# Exercise goal
Within the records below is a range that opens at the line with "na rzecz nauki, społeczeństwa i dobra" and closes at the line with "Więcej o statusie". Return that range word for word, both ends included, and only that range.

# Dataset entries

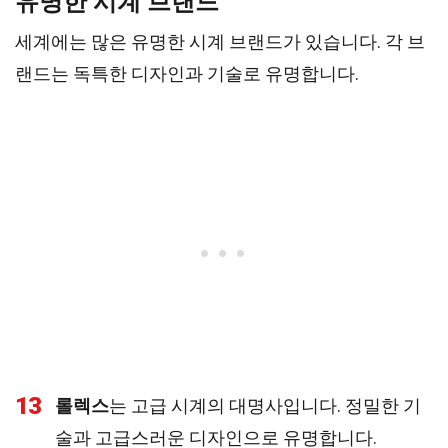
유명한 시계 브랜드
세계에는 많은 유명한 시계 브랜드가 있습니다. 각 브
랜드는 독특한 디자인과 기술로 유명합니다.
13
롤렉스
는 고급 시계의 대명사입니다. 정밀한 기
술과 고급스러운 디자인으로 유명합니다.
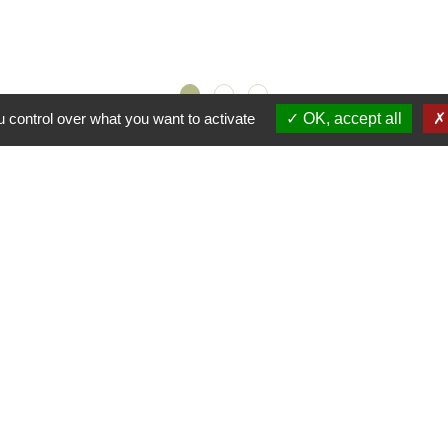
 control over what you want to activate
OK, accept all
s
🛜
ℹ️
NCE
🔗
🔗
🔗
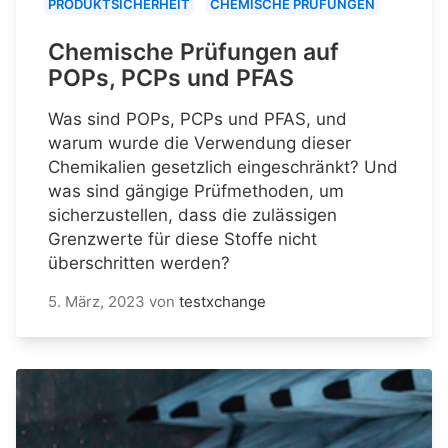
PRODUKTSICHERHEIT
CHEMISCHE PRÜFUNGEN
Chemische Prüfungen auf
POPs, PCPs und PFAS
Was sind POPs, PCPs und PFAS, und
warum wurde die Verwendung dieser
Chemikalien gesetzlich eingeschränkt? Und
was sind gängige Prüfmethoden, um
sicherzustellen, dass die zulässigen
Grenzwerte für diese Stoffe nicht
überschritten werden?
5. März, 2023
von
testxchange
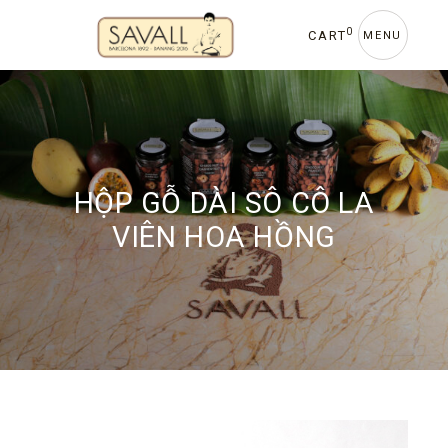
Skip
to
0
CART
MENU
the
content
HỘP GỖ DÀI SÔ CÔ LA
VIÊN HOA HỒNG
* * *
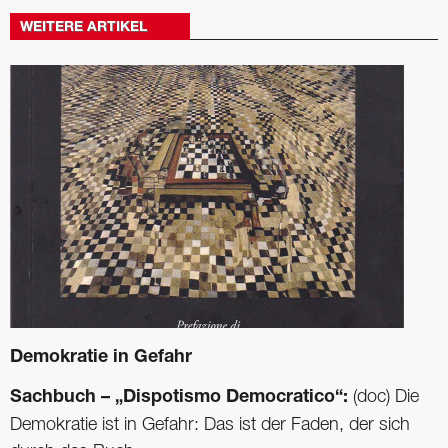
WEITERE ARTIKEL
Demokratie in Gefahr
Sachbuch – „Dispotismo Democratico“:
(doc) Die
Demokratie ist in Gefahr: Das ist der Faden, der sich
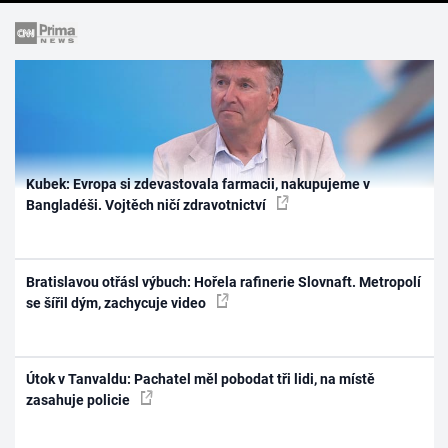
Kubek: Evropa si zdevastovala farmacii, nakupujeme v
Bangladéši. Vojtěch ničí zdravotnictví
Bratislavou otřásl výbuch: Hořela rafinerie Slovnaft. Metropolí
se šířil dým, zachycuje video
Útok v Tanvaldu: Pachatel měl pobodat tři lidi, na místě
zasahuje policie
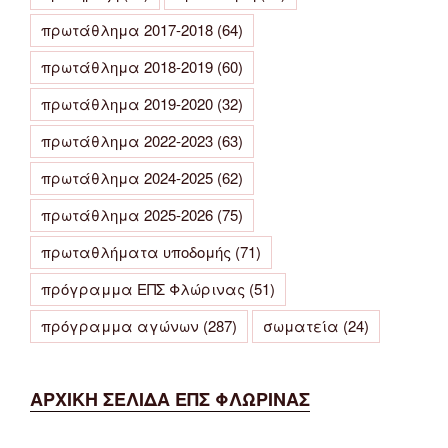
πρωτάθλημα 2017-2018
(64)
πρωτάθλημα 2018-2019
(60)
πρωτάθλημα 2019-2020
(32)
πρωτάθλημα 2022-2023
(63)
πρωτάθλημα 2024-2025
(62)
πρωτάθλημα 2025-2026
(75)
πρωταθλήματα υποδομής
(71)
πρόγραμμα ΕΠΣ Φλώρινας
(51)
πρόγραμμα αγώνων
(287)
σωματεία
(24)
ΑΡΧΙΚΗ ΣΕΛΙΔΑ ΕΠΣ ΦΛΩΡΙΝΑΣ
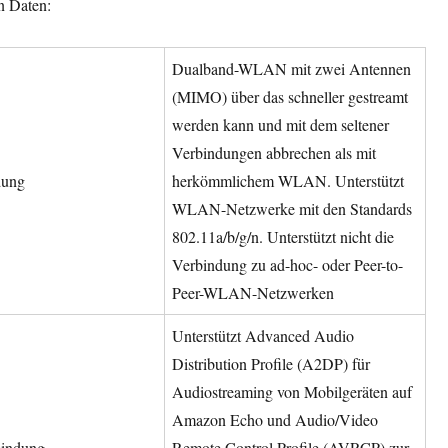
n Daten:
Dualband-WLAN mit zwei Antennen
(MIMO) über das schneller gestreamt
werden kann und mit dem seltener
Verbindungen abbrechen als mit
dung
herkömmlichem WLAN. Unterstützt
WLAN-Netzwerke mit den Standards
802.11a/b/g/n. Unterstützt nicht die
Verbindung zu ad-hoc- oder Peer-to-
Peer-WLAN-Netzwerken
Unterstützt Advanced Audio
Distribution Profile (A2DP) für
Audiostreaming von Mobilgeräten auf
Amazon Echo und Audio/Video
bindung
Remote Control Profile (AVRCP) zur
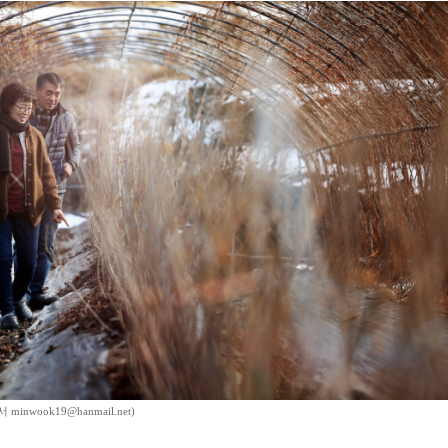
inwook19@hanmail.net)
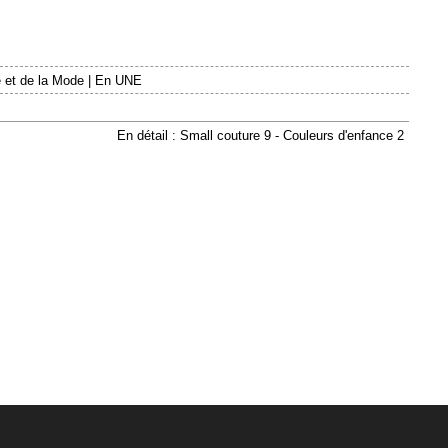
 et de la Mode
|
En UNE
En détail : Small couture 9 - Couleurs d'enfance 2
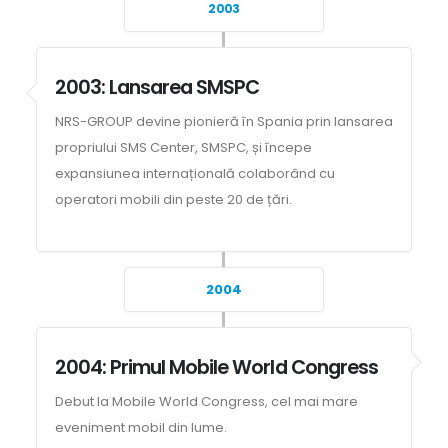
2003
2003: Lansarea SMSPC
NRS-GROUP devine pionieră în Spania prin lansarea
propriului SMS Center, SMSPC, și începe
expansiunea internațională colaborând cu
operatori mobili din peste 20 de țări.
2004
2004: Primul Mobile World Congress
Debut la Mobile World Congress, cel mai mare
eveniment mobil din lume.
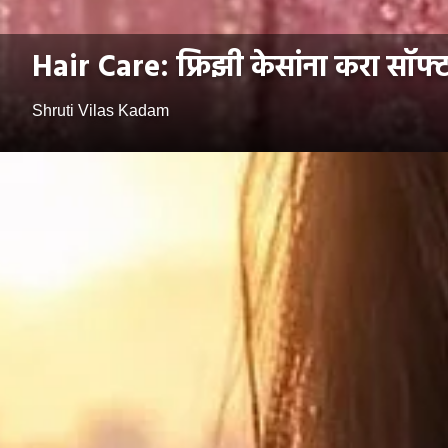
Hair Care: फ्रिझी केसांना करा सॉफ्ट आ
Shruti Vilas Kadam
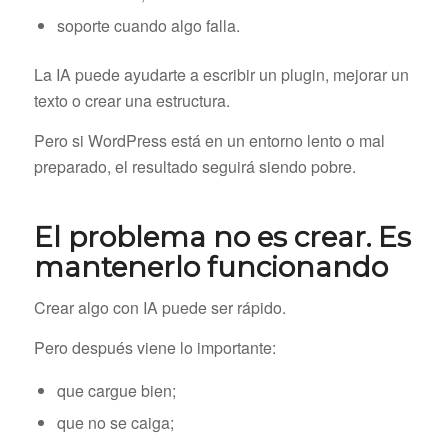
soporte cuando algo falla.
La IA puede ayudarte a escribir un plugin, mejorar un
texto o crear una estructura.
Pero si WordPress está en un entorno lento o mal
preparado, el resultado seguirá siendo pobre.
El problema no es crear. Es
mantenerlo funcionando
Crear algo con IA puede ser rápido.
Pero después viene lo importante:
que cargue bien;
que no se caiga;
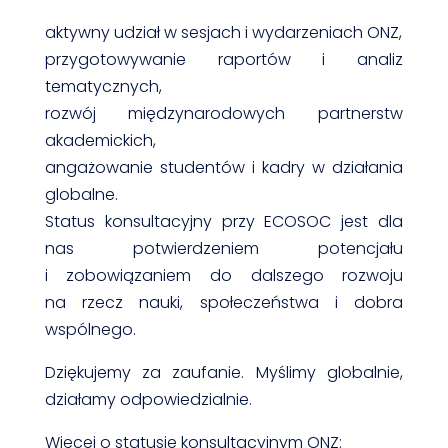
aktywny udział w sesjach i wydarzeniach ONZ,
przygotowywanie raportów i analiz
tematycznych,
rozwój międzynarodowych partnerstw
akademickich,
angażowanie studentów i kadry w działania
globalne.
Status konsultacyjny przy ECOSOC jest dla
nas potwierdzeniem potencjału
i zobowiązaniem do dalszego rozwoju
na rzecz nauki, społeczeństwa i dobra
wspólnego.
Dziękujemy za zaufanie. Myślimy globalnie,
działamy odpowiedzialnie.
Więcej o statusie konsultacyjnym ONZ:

# Task solution
na rzecz nauki, społeczeństwa i dobra
wspólnego.
Dziękujemy za zaufanie. Myślimy globalnie,
działamy odpowiedzialnie.
Więcej o statusie konsultacyjnym ONZ:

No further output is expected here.